Insertion of the IO needle, into either the guide sleeve (X-Tip™) or bone (Stabident), resulted in pain ratings that were similar for the Stabident and X-Tip™ systems, with no statistical differences between the 2 techniques (Table 2). The mean VAS ratings were 28 for the Stabident technique and 15 for the X-Tip™ technique— which would be less than weak pain (Figure 3). Moder­ate pain was reported in 5-10% of the subjects, with 1 (2%) report of severe pain (Table 2). Replogle et al and Coggins et al reported 2-8% of subjects had moderate pain and none had severe pain with needle insertion into bone, using a primary Stabident technique, at the mandibular first molar site. Clinically, insertion of the IO needle either directly into coronal bone (Stabident system) or into the guide sleeve component (X-Tip™ system) may result in moderate pain being experienced 2-10% of the time. The potential for severe pain is small.

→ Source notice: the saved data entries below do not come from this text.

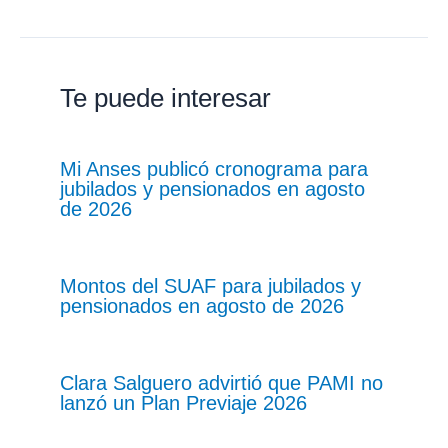
Te puede interesar
Mi Anses publicó cronograma para
jubilados y pensionados en agosto
de 2026
Montos del SUAF para jubilados y
pensionados en agosto de 2026
Clara Salguero advirtió que PAMI no
lanzó un Plan Previaje 2026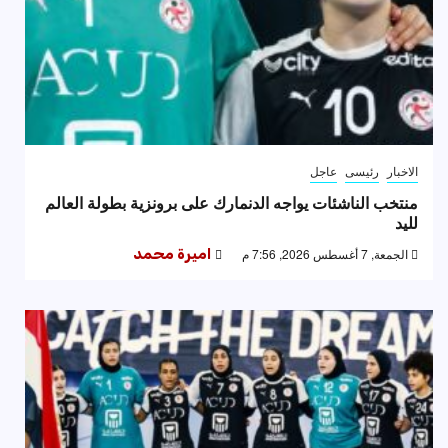
الاخبار
رئيسى
عاجل
منتخب الناشئات يواجه الدنمارك على برونزية بطولة العالم
لليد
الجمعة, 7 أغسطس 2026, 7:56 م
اميرة محمد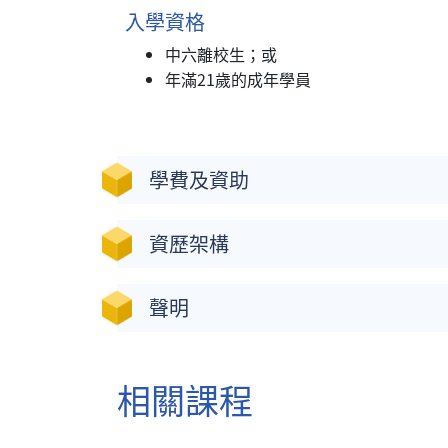
入學資格
中六離校生；或
年滿21歲的成年學員
學費及資助
資歷架構
聲明
相關課程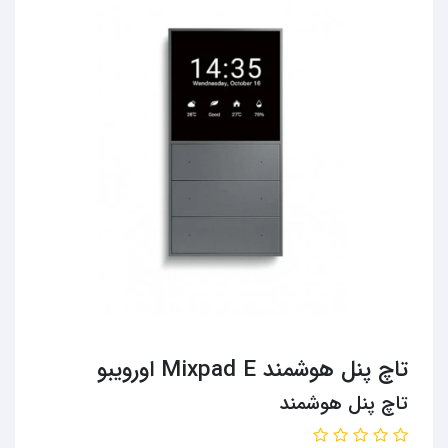
تاچ پنل هوشمند Mixpad E اورویبو
تاچ پنل هوشمند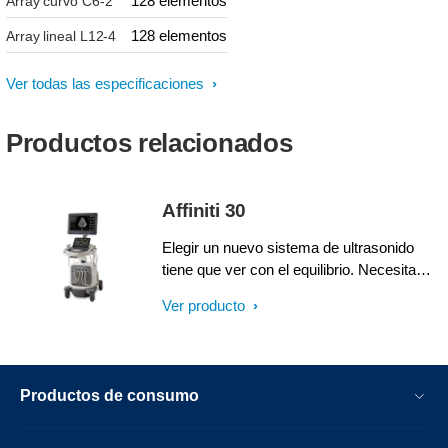
128 elementos
Array curvo C6-2
128 elementos
Array lineal L12-4
Ver todas las especificaciones
Productos relacionados
Affiniti 30
Elegir un nuevo sistema de ultrasonido
tiene que ver con el equilibrio. Necesita
información de diagnóstico precisa
Ver producto
rápidamente, una interfaz de usuario
simplificada, aunque intuitiva, y fácil
acceso a características esenciales, junto
con un diseño ergonómico y la tecnología
Productos de consumo
más reciente.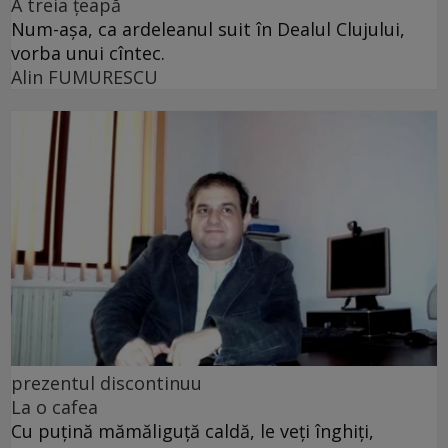
A treia țeapă
Num-așa, ca ardeleanul suit în Dealul Clujului,
vorba unui cîntec.
Alin FUMURESCU
prezentul discontinuu
La o cafea
Cu puţină mămăliguţă caldă, le veţi înghiţi,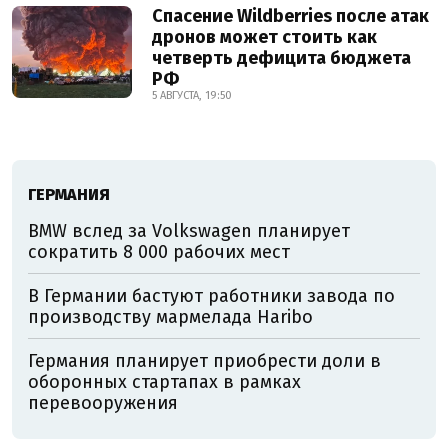
Спасение Wildberries после атак
дронов может стоить как
четверть дефицита бюджета
РФ
5 АВГУСТА, 19:50
ГЕРМАНИЯ
BMW вслед за Volkswagen планирует
сократить 8 000 рабочих мест
В Германии бастуют работники завода по
производству мармелада Haribo
Германия планирует приобрести доли в
оборонных стартапах в рамках
перевооружения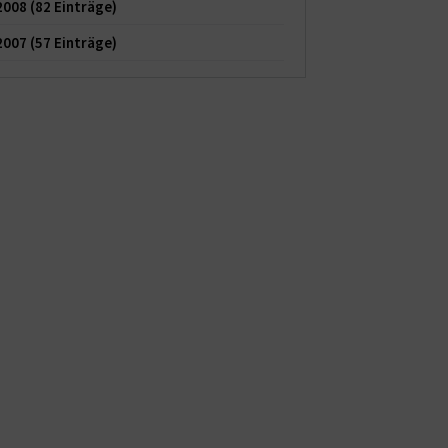
2008
(82 Einträge)
2007
(57 Einträge)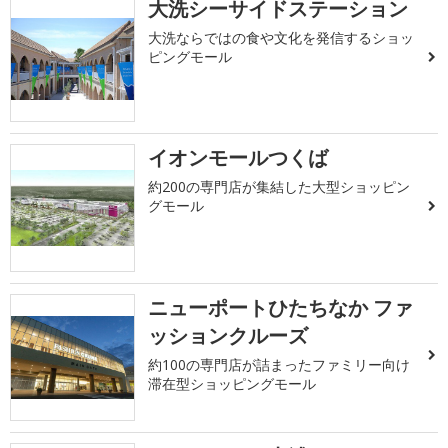
大洗シーサイドステーション
大洗ならではの食や文化を発信するショッ
ピングモール
イオンモールつくば
約200の専門店が集結した大型ショッピン
グモール
ニューポートひたちなか ファ
ッションクルーズ
約100の専門店が詰まったファミリー向け
滞在型ショッピングモール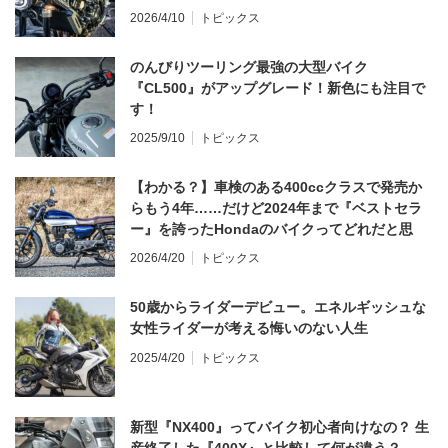
てならず／CB1000F ①第一印象 編】
2026/4/10
トピックス
のんびりツーリング最強の大型バイク
『CL500』がアップグレード！新色にも注目で
す！
2025/9/10
トピックス
【わかる？】車検のある400ccクラスで発売か
らもう4年……だけど2024年まで『ベストセラ
ー』を誇ったHondaのバイクってどれだと思
う？
2026/4/20
トピックス
50歳からライダーデビュー。エネルギッシュな
女性ライダーが考える悔いのない人生
2025/4/20
トピックス
新型『NX400』ってバイク初心者向けなの？ 生
産終了した『400X』と比較して何が違う？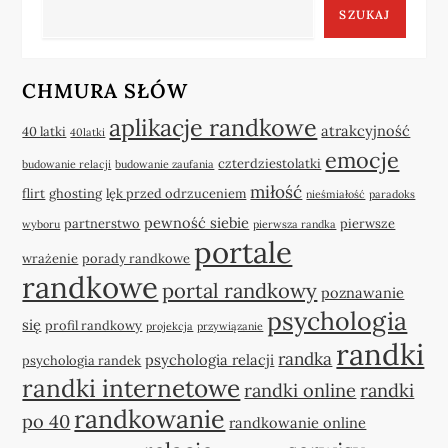
SZUKAJ
CHMURA SŁÓW
aplikacje randkowe
atrakcyjność
40 latki
40latki
emocje
czterdziestolatki
budowanie relacji
budowanie zaufania
miłość
flirt
ghosting
lęk przed odrzuceniem
nieśmiałość
paradoks
pewność siebie
partnerstwo
pierwsze
wyboru
pierwsza randka
portale
wrażenie
porady randkowe
randkowe
portal randkowy
poznawanie
psychologia
się
profil randkowy
projekcja
przywiązanie
randki
randka
psychologia relacji
psychologia randek
randki internetowe
randki online
randki
randkowanie
po 40
randkowanie online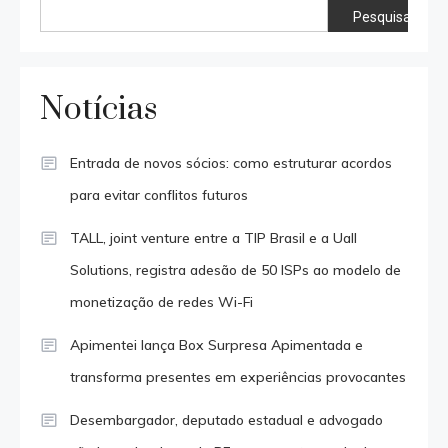
Pesquisar
Notícias
Entrada de novos sócios: como estruturar acordos
para evitar conflitos futuros
TALL, joint venture entre a TIP Brasil e a Uall
Solutions, registra adesão de 50 ISPs ao modelo de
monetização de redes Wi-Fi
Apimentei lança Box Surpresa Apimentada e
transforma presentes em experiências provocantes
Desembargador, deputado estadual e advogado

For the X-Tip™ system used in the current study, insertion of the 21-mm needle into the 13-mm-long guide sleeve would result in 8 mm of the needle protruding into bone. Therefore, contact with cancellous bone would occur with both the Stabident needle insertion and X-Tip™ needle insertion. Viagra Super Active

Solution deposition pain ratings were similar for the Stabident and X-Tip™ systems, with no statistical differences between the 2 techniques (Table 2). The mean VAS ratings were 50 for the Stabident technique and 46 for the X-Tip™ technique—which would be in the weak to mild range (Figure 3). Moderate pain was reported 22-32% of the time and severe pain was reported in 2% of the subjects (Table 2). A majority of subjects either told the principal investigator who gave the injections, or noted on the VAS, that most of the pain experienced during IO deposition occurred during the initial few seconds. Replogle et al and Coggins et al, using a primary Stabident technique, reported 215% of subjects had moderate pain and 2% had severe pain with solution deposition at the mandibular first molar site. The differences between the current study and those of Replogle et al and Coggins et al may relate to operator technique or differences in patient population. Generally, the results of the current study and the studies by Replogle et al and Coggins et al would indicate that there is a potential for moderate solution deposition pain in 2-32% of patients when either system is used as a primary technique in the mandibular first molar. The potential for severe pain is small. zetia medication

Guide sleeve removal pain ratings were similar for the mock guide sleeve removal (Stabident system) and the actual guide sleeve removal (X-Tip™ system), with no statistical differences between the 2 techniques (Table 2). The mean VAS ratings were 9 for the mock guide sleeve removal (Stabident technique) and 8 for the X-Tip™ technique—which would be less than faint pain (Figure 3). Moderate pain was reported 2% of the time and there were no reports of severe pain (Table 2). Because the guide sleeve removal procedure for the Stabident technique was a mock procedure and no statistical differences were shown between techniques, guide sleeve removal for the X-Tip™ was not considered to be a painful procedure.